──────── Material provided ────────

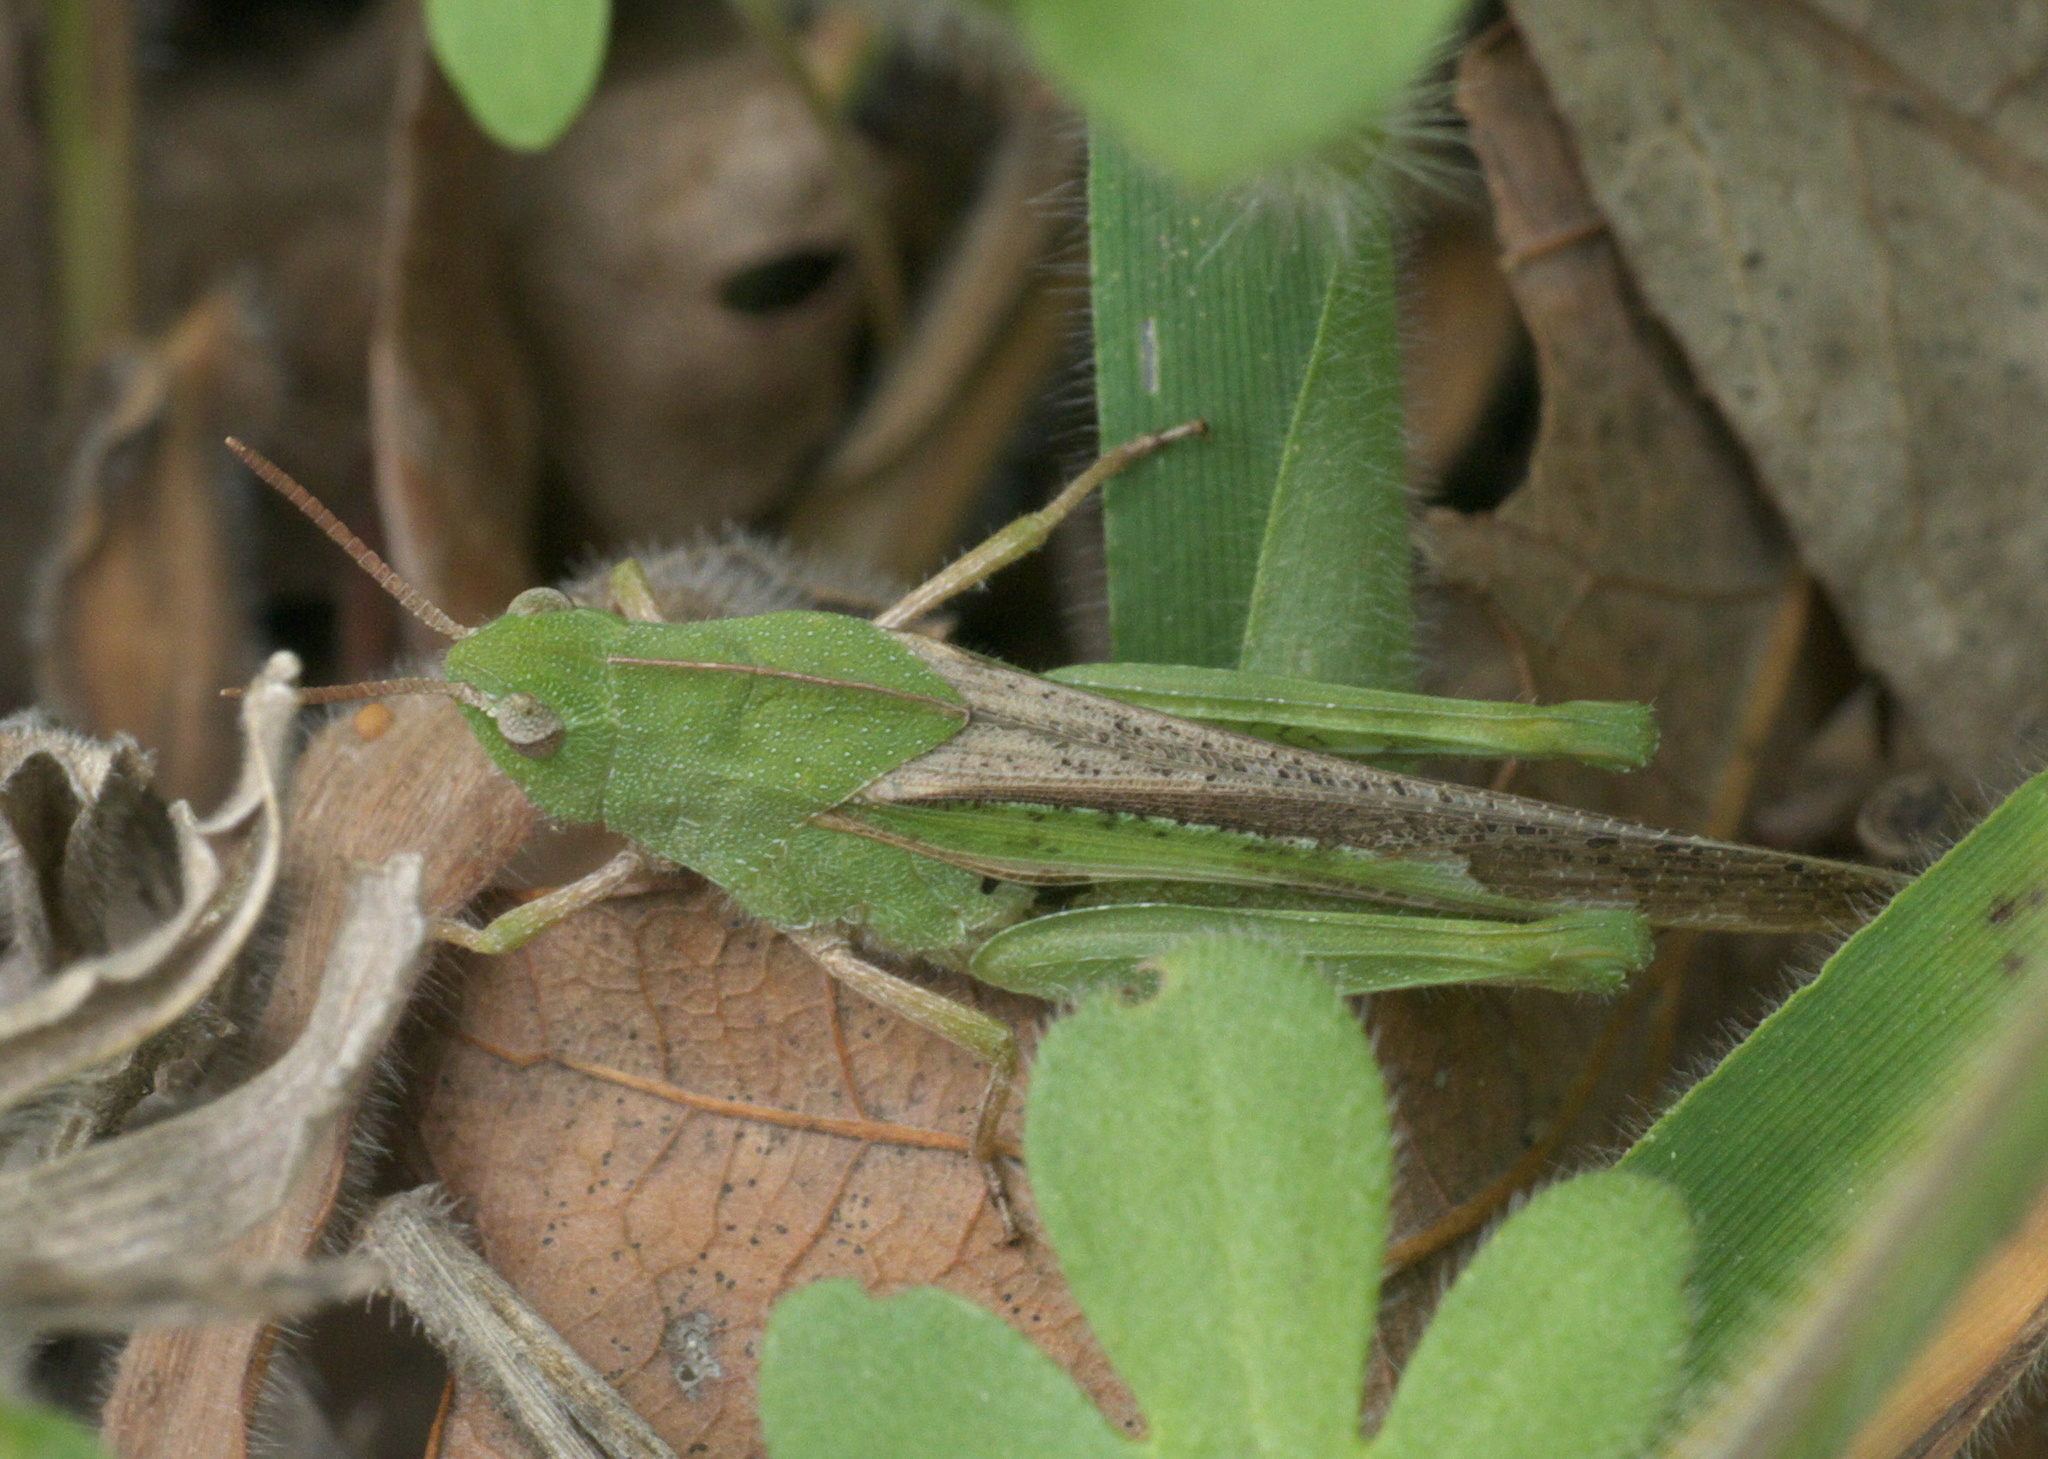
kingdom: Animalia
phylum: Arthropoda
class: Insecta
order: Orthoptera
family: Acrididae
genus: Chortophaga
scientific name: Chortophaga viridifasciata
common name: Green-striped grasshopper
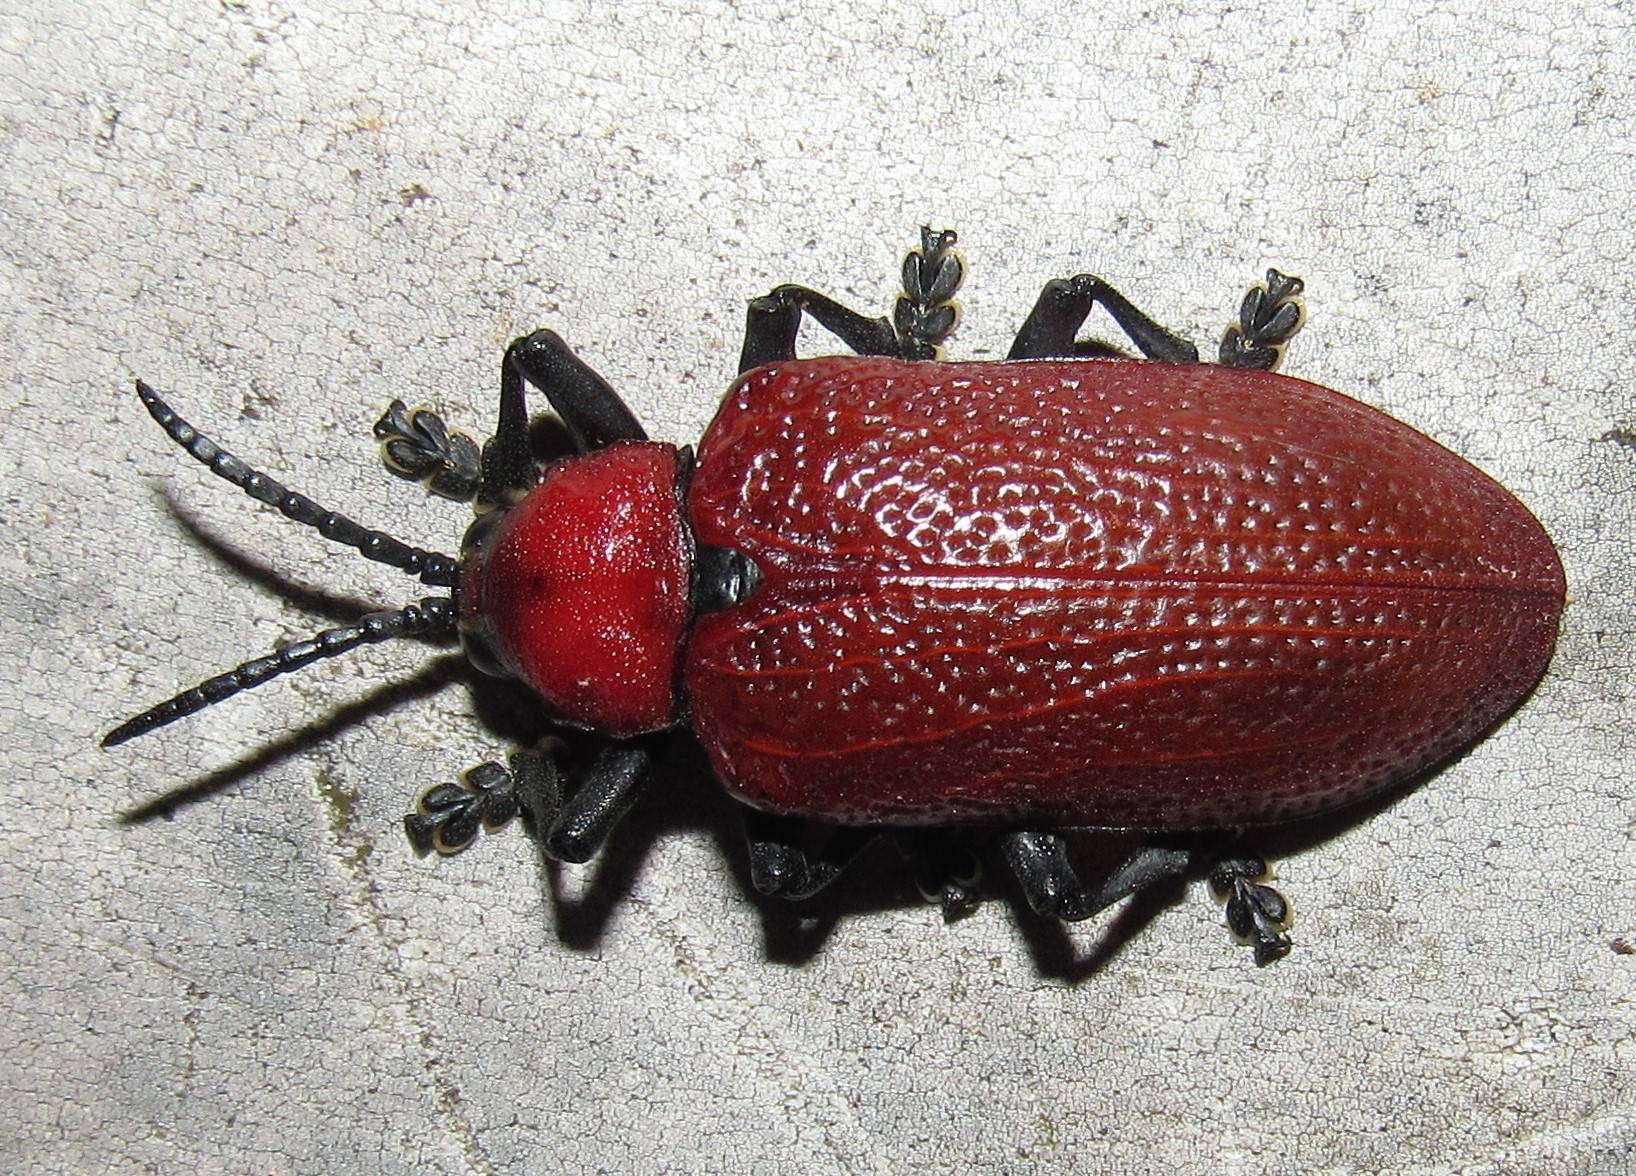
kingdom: Animalia
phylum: Arthropoda
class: Insecta
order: Coleoptera
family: Chrysomelidae
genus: Coraliomela
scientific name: Coraliomela brunnea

────────

• Exercise brief: Put the lines from the one containing "order: Orthoptera" through the end of the items into a numbered list, leaving out blank lines and pictures.

• Written reply:
1. order: Orthoptera
2. family: Acrididae
3. genus: Chortophaga
4. scientific name: Chortophaga viridifasciata
5. common name: Green-striped grasshopper
6. kingdom: Animalia
7. phylum: Arthropoda
8. class: Insecta
9. order: Coleoptera
10. family: Chrysomelidae
11. genus: Coraliomela
12. scientific name: Coraliomela brunnea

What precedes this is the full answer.